ぬかるみ読書録

電子書籍で読んだ商業BLの感想をぬるぬると更新するだけのブログ。

『まっくらやみで君と』タカナシモリミチ

ある夜、悲鳴を聞きつけた滝本薫はまっくらやみの中、突然何者かに抱きつかれてしまう。驚いて身動きできずにいたが、鼻をくすぐるこの香りは……佐久間課長!? さらに「今夜、僕と寝てほしい」なんて言い出した!! エリート上司のおねだりを断りきれない滝本は振り回されまくり!! おまけにめんどくさそうなヤンデレイケメンの岩瀬悠太朗も現れて……。

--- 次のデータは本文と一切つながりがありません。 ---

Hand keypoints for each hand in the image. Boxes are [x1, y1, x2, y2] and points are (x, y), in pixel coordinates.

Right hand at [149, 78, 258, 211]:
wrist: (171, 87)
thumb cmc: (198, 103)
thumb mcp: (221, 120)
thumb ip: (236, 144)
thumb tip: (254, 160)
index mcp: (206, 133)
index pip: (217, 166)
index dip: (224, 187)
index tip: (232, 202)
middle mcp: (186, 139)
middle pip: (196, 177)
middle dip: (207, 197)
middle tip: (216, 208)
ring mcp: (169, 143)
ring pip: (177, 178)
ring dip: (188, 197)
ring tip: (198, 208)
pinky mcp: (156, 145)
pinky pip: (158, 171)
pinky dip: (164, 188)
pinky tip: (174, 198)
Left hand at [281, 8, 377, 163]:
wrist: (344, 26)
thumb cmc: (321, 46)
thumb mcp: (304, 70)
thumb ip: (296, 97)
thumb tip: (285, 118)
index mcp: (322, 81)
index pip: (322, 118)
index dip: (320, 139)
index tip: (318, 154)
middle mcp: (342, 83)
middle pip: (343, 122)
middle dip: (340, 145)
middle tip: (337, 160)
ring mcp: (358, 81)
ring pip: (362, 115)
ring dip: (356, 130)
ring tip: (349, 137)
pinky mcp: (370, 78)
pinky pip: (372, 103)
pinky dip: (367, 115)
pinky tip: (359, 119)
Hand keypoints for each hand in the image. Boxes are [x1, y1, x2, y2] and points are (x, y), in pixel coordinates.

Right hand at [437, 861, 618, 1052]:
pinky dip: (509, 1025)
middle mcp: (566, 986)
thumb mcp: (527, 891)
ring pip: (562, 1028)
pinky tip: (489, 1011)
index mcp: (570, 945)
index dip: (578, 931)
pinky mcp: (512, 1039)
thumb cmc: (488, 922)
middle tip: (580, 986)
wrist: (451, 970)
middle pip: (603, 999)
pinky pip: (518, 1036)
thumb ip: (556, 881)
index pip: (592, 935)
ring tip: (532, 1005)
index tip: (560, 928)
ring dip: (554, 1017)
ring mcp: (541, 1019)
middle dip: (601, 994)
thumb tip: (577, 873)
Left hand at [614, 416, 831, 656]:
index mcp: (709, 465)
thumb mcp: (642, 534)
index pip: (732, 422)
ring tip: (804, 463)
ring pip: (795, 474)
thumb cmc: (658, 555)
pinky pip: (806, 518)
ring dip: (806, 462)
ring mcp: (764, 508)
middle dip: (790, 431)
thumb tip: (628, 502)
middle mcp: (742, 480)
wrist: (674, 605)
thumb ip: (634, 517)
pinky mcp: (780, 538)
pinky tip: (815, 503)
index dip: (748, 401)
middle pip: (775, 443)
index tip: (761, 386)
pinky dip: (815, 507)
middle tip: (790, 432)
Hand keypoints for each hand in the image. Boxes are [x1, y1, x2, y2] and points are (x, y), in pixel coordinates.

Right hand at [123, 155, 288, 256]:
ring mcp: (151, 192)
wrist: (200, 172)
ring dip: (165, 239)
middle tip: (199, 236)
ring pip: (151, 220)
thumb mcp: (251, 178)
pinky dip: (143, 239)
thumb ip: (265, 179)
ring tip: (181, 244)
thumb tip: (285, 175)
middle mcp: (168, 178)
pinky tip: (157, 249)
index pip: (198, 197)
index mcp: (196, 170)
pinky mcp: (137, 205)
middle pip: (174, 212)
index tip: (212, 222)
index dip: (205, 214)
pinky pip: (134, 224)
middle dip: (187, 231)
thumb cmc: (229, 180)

男達の傷と秘密が重なる、ビターな恋がここに。 

収録作品:「まっくらやみで君と」「(描き下ろし)nightmarks」、カバー下(1ページマンガ、あとがき)

感想:

試し読みして一旦は「上手いけど合わない絵柄」と購入を見合わせましたが、やっぱり気になってしまい……結果、読んでよかった! 人物も話も魅力的なので、一話目を読み終える頃には違和感があったはずの絵柄も好きになってました。暗闇が苦手で怖がりで料理上手でバカ素直で、乙女受っぽいはずなのに、佐久間課長があまり女々しく感じられないのは独特の間合いのせいなのでしょうか。背景も登場人物も重いはずなのに展開はちょっとコミカルで、軽やか。

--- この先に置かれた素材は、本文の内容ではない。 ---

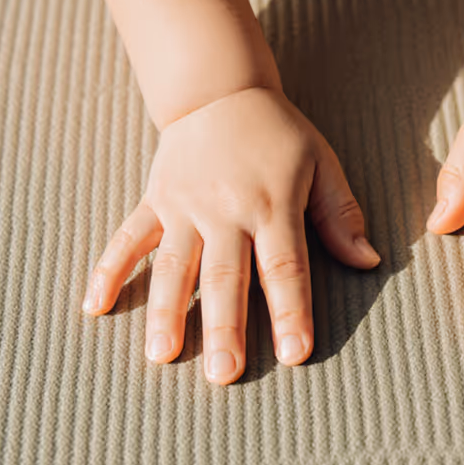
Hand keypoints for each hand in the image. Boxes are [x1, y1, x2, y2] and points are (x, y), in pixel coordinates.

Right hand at [81, 86, 380, 383]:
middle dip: (224, 327)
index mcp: (273, 205)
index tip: (294, 354)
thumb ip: (341, 216)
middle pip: (226, 275)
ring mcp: (184, 206)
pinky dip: (109, 270)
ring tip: (161, 355)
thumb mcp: (322, 164)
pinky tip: (94, 307)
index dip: (290, 311)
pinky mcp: (154, 201)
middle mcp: (226, 209)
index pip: (284, 267)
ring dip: (165, 311)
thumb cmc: (279, 134)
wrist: (219, 90)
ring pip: (174, 265)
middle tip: (223, 374)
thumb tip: (369, 262)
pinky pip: (128, 239)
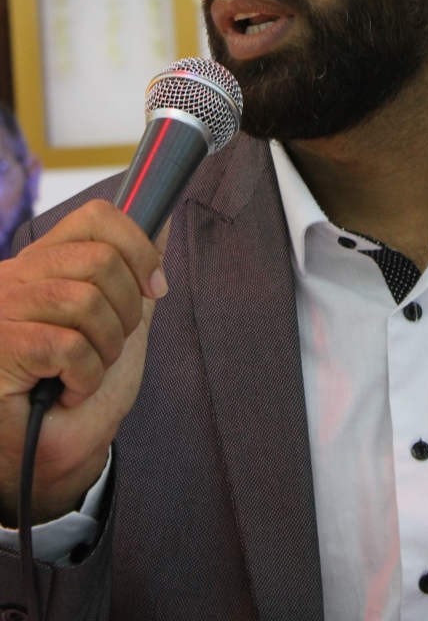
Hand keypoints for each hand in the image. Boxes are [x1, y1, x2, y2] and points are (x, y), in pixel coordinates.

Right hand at [0, 199, 168, 525]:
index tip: (155, 289)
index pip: (96, 218)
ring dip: (104, 349)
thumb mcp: (120, 322)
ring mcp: (2, 310)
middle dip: (126, 312)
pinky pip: (68, 345)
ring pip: (86, 301)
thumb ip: (137, 272)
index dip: (138, 249)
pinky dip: (83, 377)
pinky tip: (66, 390)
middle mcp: (16, 276)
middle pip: (100, 259)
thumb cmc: (79, 390)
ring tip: (86, 372)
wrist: (49, 457)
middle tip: (109, 347)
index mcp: (44, 262)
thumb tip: (165, 218)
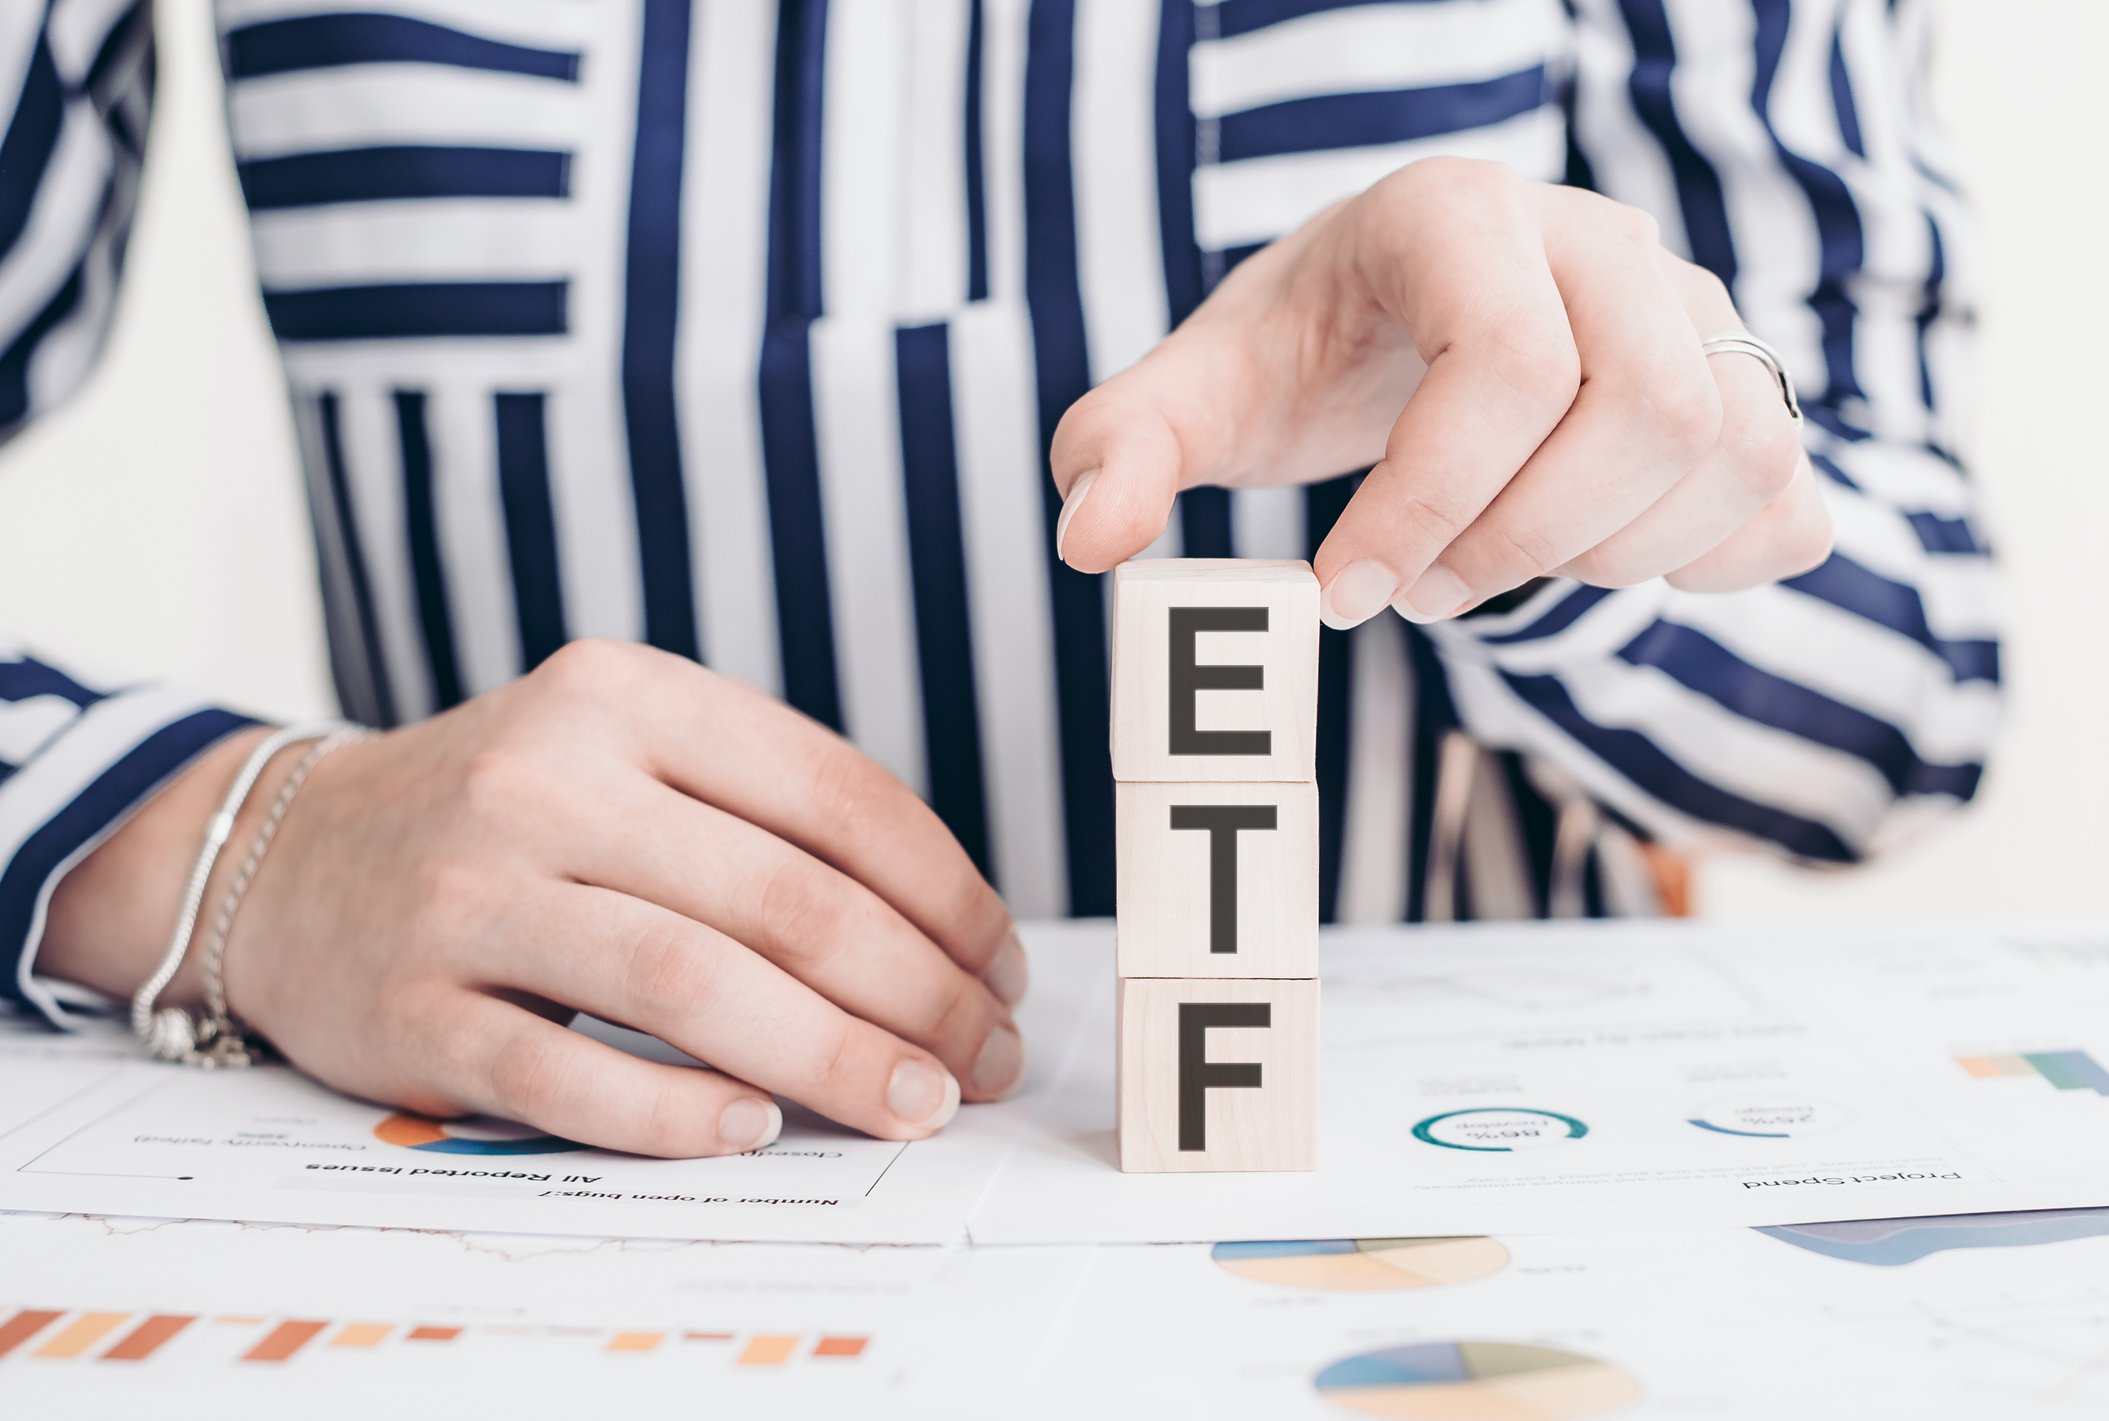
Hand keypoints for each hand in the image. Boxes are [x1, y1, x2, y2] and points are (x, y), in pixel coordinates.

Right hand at [42, 642, 1027, 1156]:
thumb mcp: (628, 750)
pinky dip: (673, 1113)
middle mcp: (545, 777)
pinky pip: (563, 1075)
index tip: (1002, 968)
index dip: (945, 894)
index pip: (834, 795)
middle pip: (781, 900)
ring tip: (917, 1105)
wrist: (287, 856)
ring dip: (830, 1059)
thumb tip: (947, 938)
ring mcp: (469, 893)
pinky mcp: (409, 1009)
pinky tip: (758, 1132)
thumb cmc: (514, 813)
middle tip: (984, 1058)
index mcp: (627, 695)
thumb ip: (765, 812)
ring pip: (689, 985)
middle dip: (916, 993)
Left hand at [1050, 158, 1832, 622]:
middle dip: (1526, 540)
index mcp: (1458, 215)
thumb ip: (1124, 446)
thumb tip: (1095, 541)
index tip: (1344, 588)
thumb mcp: (1199, 389)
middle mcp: (1599, 241)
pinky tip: (1602, 560)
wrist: (1403, 318)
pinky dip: (1710, 559)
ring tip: (1501, 560)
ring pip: (1731, 448)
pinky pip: (1784, 488)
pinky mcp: (1741, 383)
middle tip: (1419, 591)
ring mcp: (1690, 307)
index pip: (1510, 361)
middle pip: (1647, 407)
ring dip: (1612, 557)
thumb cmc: (1301, 353)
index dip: (1432, 502)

すっとんきょうな佐久間の頼みに嫌々つきあっていた滝本が徐々に佐久間に惹かれていくのも、「他人(父親)の期待を裏切ること」を恐れる佐久間が「ダメなところを知るほど好きに」なってくれる滝本に救われる流れも説得力がありましたし、付き合い始めてからの(主に佐久間のずれた感性ゆえの)ちょっとしたいざこざも微笑ましい。いいもの読みました。

本編はキスのみ、番外でも本番には至らずですが、このお話はこのくらいがちょうどいいんだと思います。そして個人的に萌え萌えだった岩瀬! あれだけで終わらせるにはもったいない怪しさとイケメンっぷりでした。岩瀬メインの話が読みたいです。